Kamil Kurowski

Personal information
- Full name: Kamil Kurowski
- Date of birth: 4 September 1994 (age 32)
- Place of birth: Nowy Sącz, Poland
- Height: 1.71 m (5 ft 7 in)
- Position: Attacking midfielder

Team information
- Current team: Unia Solec Kujawski
- Number: 8

Youth career
- Gród Podegrodzie
- 0000–2012: Legia Warsaw

Senior career*
- Years: Team / Apps / (Gls)
- 2012–2015: Legia Warsaw II / 26 / (2)
- 2013–2015: Legia Warsaw / 0 / (0)
- 2013: → Kolejarz Stróże (loan) / 12 / (2)
- 2013: → Podbeskidzie (loan) / 3 / (0)
- 2013: → Podbeskidzie II (loan) / 9 / (4)
- 2015–2018: Olimpia Grudziądz / 89 / (5)
- 2018–2019: GKS Katowice / 9 / (0)
- 2019: → Rozwój Katowice (loan) / 11 / (0)
- 2020–2021: Legia Warsaw II / 29 / (1)
- 2021–2022: Sokół Ostróda / 25 / (1)
- 2022–2024: Olimpia Grudziądz / 54 / (6)
- 2024: Tłuchowia Tłuchowo / 13 / (3)
- 2026–: Unia Solec Kujawski / 18 / (2)

= Kamil Kurowski =

Polish footballer

Kamil Kurowski (born 4 September 1994) is a Polish professional footballer who plays as an attacking midfielder for IV liga Kuyavia-Pomerania club Unia Solec Kujawski.

== Career ==

Kurowski is a youth exponent from Legia Warsaw.
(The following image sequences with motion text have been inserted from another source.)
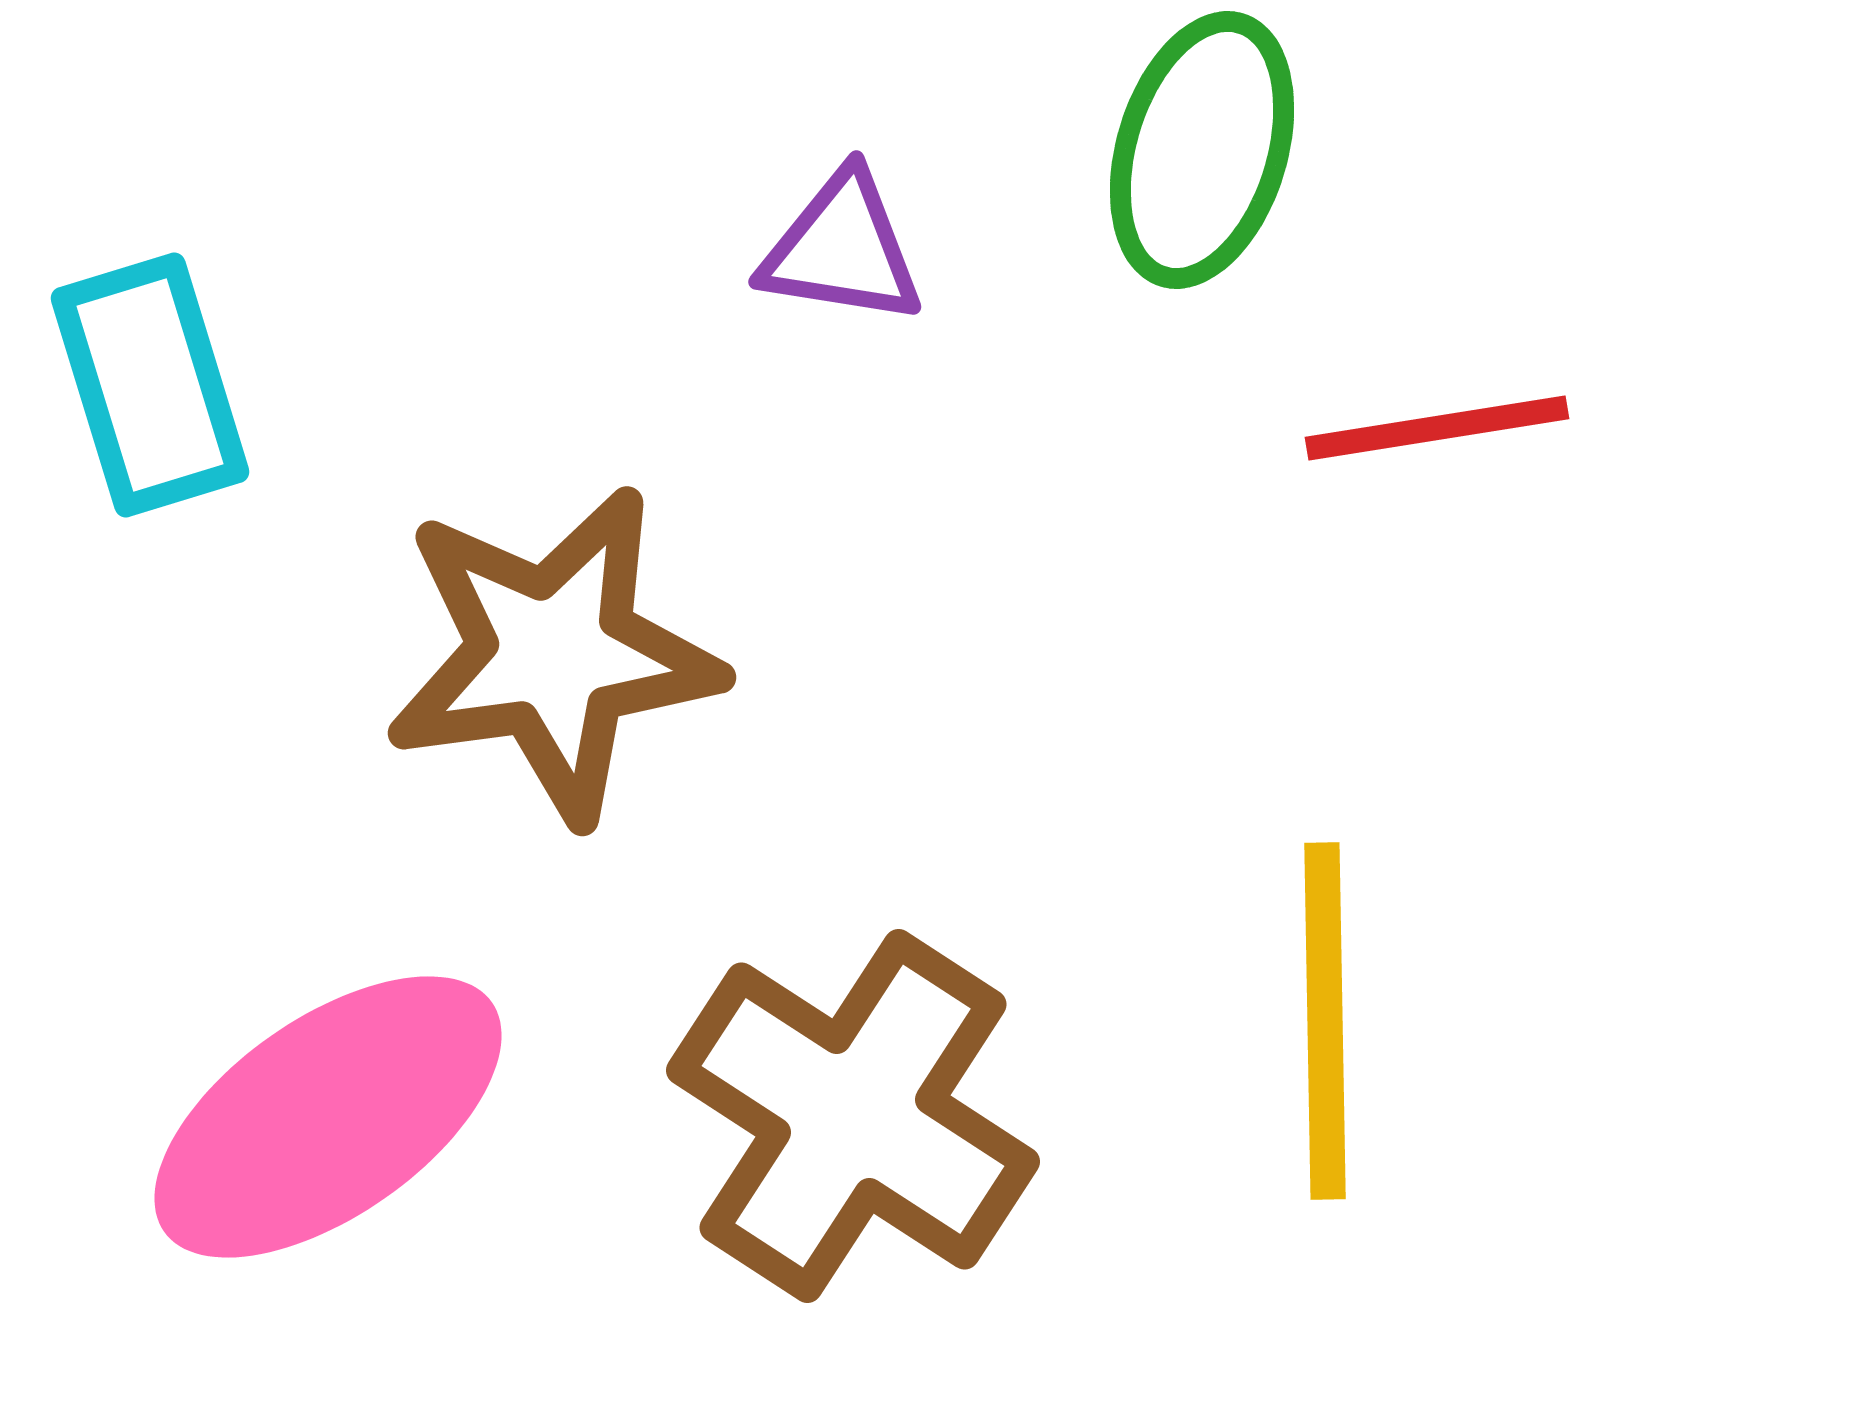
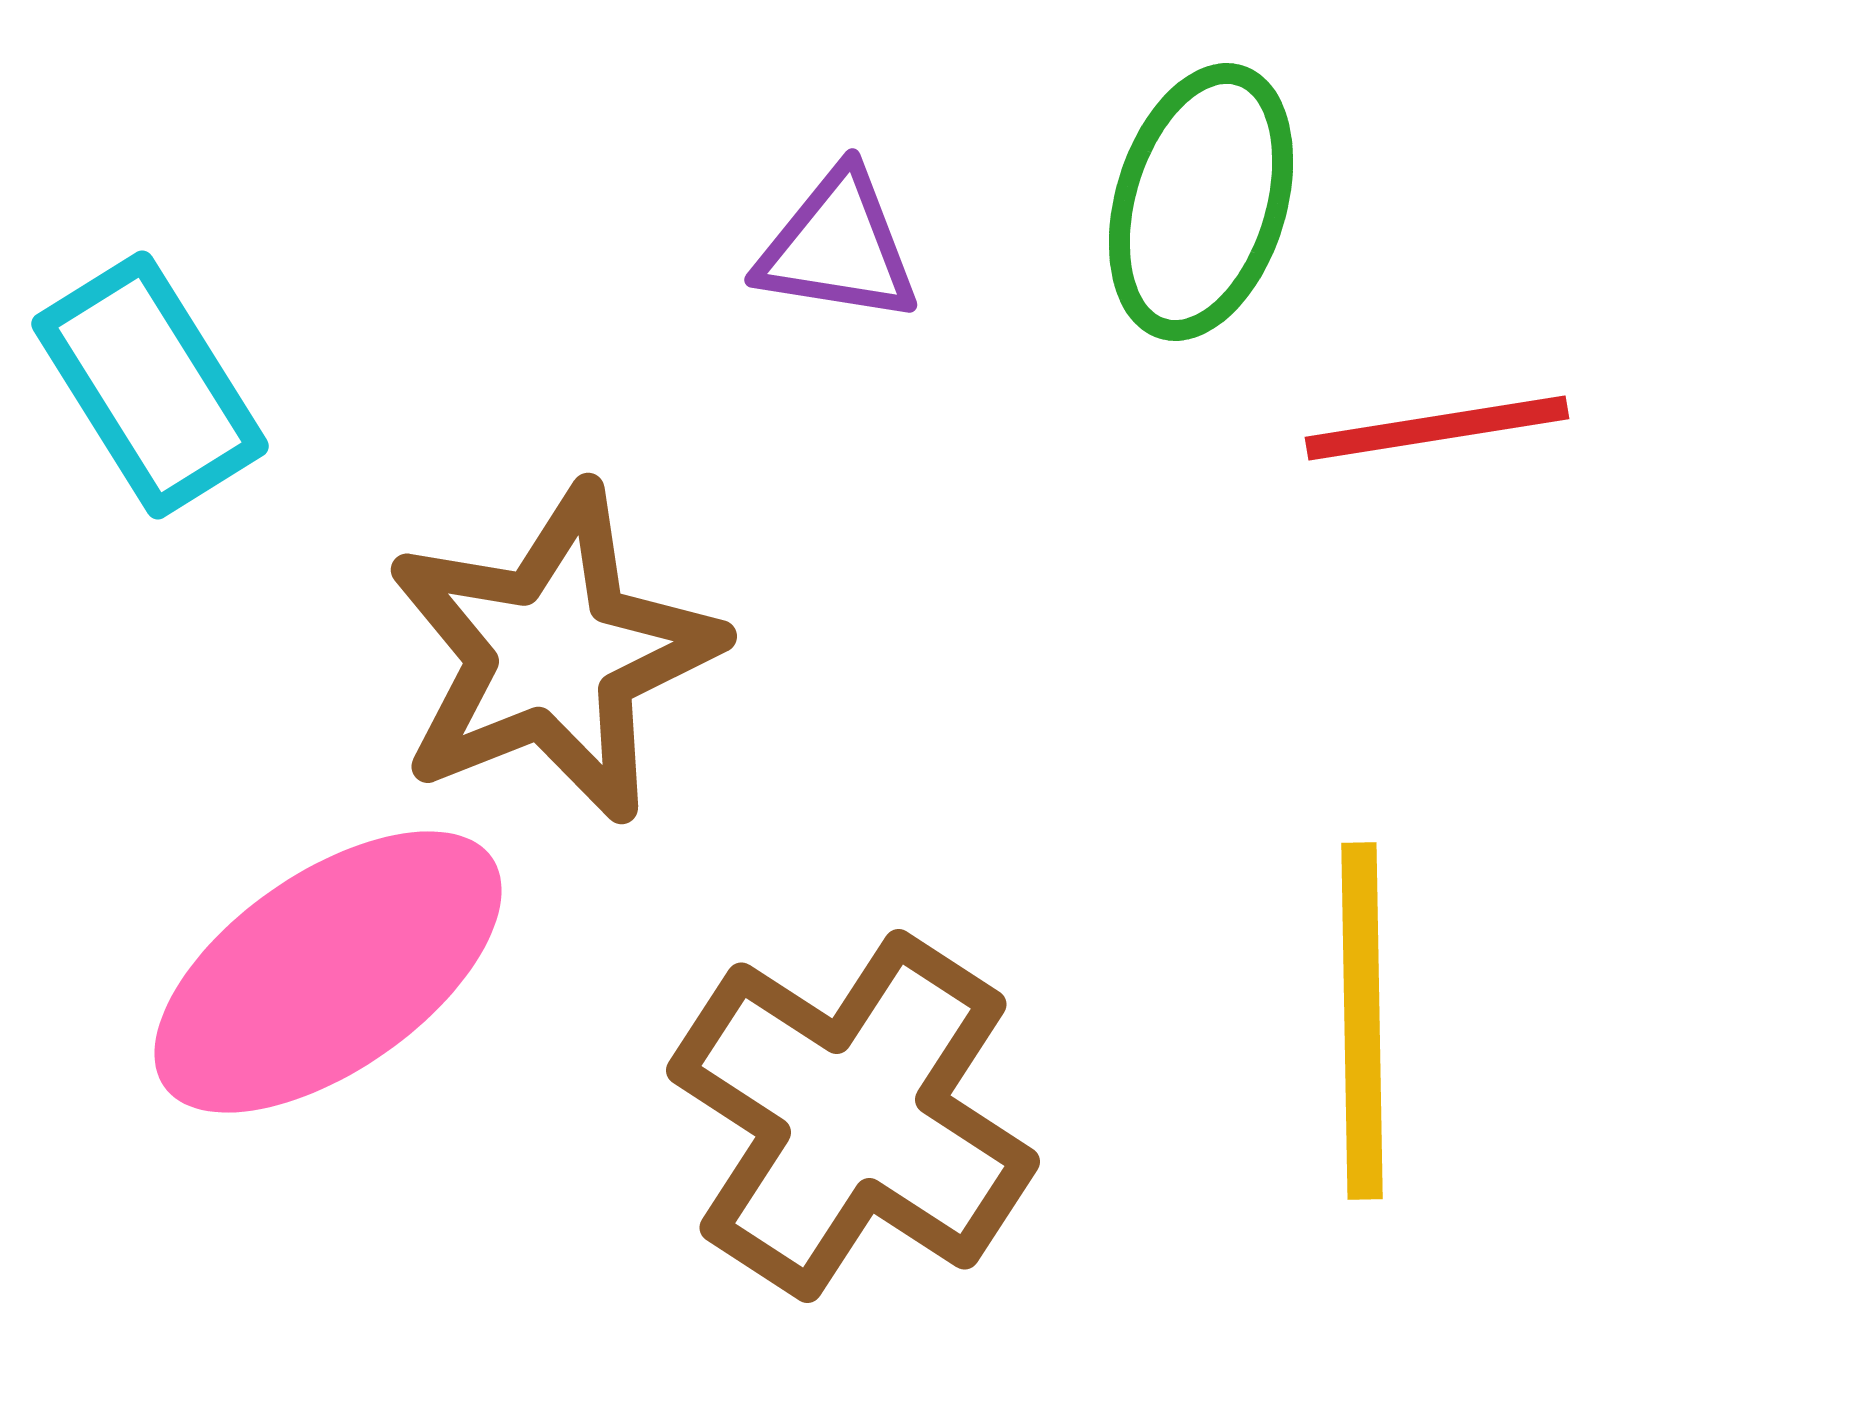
green ellipse: moved 1 px left, 52 px down
purple triangle: moved 4 px left, 2 px up
cyan rectangle: rotated 15 degrees counterclockwise
brown star: rotated 14 degrees counterclockwise
yellow line: moved 37 px right
pink ellipse: moved 145 px up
He made 12 appearances for Kolejarz Stróże in the I liga during the 2012–13 season. He made his debut in the Polish Ekstraklasa at 27 July 2013 in a 1–2 home defeat against Górnik Zabrze. He was substituted at half-time for Łukasz Żegleń.

In March 2020, Kurowski returned to Legia, this time to play for their reserve team in the III liga. He left the club in July 2021.